* Task requirements *
(a) In the text on biotechnology and industry, retype the part that begins at the words "The 2007–2008 global" and stops after the words "reached $1 trillion.".
(b) Translate this sentence from the biotechnology and industry text into Spanish: "By 2011, financial investment in the biotechnology industry started to improve again and by 2014 the global market capitalization reached $1 trillion."

* Extract *

----------------

Biotechnology and industry

A Genentech-sponsored sign declaring South San Francisco to be "The Birthplace of Biotechnology."

With ancestral roots in industrial microbiology that date back centuries, the new biotechnology industry grew rapidly beginning in the mid-1970s. Each new scientific advance became a media event designed to capture investment confidence and public support. Although market expectations and social benefits of new products were frequently overstated, many people were prepared to see genetic engineering as the next great advance in technological progress. By the 1980s, biotechnology characterized a nascent real industry, providing titles for emerging trade organizations such as the Biotechnology Industry Organization (BIO). 

The main focus of attention after insulin were the potential profit makers in the pharmaceutical industry: human growth hormone and what promised to be a miraculous cure for viral diseases, interferon. Cancer was a central target in the 1970s because increasingly the disease was linked to viruses. By 1980, a new company, Biogen, had produced interferon through recombinant DNA. The emergence of interferon and the possibility of curing cancer raised money in the community for research and increased the enthusiasm of an otherwise uncertain and tentative society. Moreover, to the 1970s plight of cancer was added AIDS in the 1980s, offering an enormous potential market for a successful therapy, and more immediately, a market for diagnostic tests based on monoclonal antibodies. By 1988, only five proteins from genetically engineered cells had been approved as drugs by the United States Food and Drug Administration (FDA): synthetic insulin, human growth hormone, hepatitis B vaccine, alpha-interferon, and tissue plasminogen activator (TPa), for lysis of blood clots. By the end of the 1990s, however, 125 more genetically engineered drugs would be approved.

The 2007–2008 global financial crisis led to several changes in the way the biotechnology industry was financed and organized. First, it led to a decline in overall financial investment in the sector, globally; and second, in some countries like the UK it led to a shift from business strategies focused on going for an initial public offering (IPO) to seeking a trade sale instead. By 2011, financial investment in the biotechnology industry started to improve again and by 2014 the global market capitalization reached $1 trillion.

Genetic engineering also reached the agricultural front as well. There was tremendous progress since the market introduction of the genetically engineered Flavr Savr tomato in 1994. Ernst and Young reported that in 1998, 30% of the U.S. soybean crop was expected to be from genetically engineered seeds. In 1998, about 30% of the US cotton and corn crops were also expected to be products of genetic engineering.

----------------

* Data shown *
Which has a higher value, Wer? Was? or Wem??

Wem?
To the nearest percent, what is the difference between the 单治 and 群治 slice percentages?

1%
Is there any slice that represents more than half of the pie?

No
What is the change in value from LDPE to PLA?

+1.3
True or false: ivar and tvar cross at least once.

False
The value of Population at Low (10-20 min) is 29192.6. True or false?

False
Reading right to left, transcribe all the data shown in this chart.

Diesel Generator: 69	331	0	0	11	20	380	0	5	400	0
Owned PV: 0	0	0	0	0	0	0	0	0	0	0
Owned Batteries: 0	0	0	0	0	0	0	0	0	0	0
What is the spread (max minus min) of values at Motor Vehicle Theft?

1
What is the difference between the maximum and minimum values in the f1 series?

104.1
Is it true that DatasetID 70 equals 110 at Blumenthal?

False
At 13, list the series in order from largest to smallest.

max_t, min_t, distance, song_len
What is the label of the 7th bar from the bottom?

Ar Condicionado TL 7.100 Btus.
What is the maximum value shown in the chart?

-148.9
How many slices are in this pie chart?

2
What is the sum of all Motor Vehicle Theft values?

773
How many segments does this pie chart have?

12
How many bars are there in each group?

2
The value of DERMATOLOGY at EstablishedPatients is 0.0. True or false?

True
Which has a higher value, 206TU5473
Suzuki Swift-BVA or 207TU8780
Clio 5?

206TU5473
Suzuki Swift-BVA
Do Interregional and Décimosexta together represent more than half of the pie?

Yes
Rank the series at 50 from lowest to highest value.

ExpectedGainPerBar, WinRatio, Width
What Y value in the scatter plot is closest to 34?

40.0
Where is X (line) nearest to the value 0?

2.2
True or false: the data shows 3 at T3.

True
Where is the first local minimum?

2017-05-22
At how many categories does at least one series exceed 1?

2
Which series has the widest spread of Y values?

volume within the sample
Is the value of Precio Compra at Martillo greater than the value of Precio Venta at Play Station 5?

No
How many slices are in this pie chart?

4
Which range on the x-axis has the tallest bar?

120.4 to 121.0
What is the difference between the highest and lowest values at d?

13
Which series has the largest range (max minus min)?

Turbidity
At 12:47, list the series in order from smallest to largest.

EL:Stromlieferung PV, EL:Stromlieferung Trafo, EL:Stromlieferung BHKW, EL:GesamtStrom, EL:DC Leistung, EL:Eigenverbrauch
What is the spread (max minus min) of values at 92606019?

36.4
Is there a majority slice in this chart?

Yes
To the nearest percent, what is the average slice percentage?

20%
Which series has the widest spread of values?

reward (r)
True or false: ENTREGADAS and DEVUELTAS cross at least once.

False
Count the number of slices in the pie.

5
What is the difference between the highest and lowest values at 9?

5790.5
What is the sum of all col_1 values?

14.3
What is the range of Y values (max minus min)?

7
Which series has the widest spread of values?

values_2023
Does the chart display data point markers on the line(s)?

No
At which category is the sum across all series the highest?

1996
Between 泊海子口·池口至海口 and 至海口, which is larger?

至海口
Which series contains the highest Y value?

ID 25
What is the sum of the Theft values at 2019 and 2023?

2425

----------------

* Per-task answers *
(a)
The 2007–2008 global financial crisis led to several changes in the way the biotechnology industry was financed and organized. First, it led to a decline in overall financial investment in the sector, globally; and second, in some countries like the UK it led to a shift from business strategies focused on going for an initial public offering (IPO) to seeking a trade sale instead. By 2011, financial investment in the biotechnology industry started to improve again and by 2014 the global market capitalization reached $1 trillion.

(b) Para 2011, la inversión financiera en la industria biotecnológica comenzó a mejorar de nuevo y para 2014 la capitalización bursátil mundial alcanzó un billón de dólares.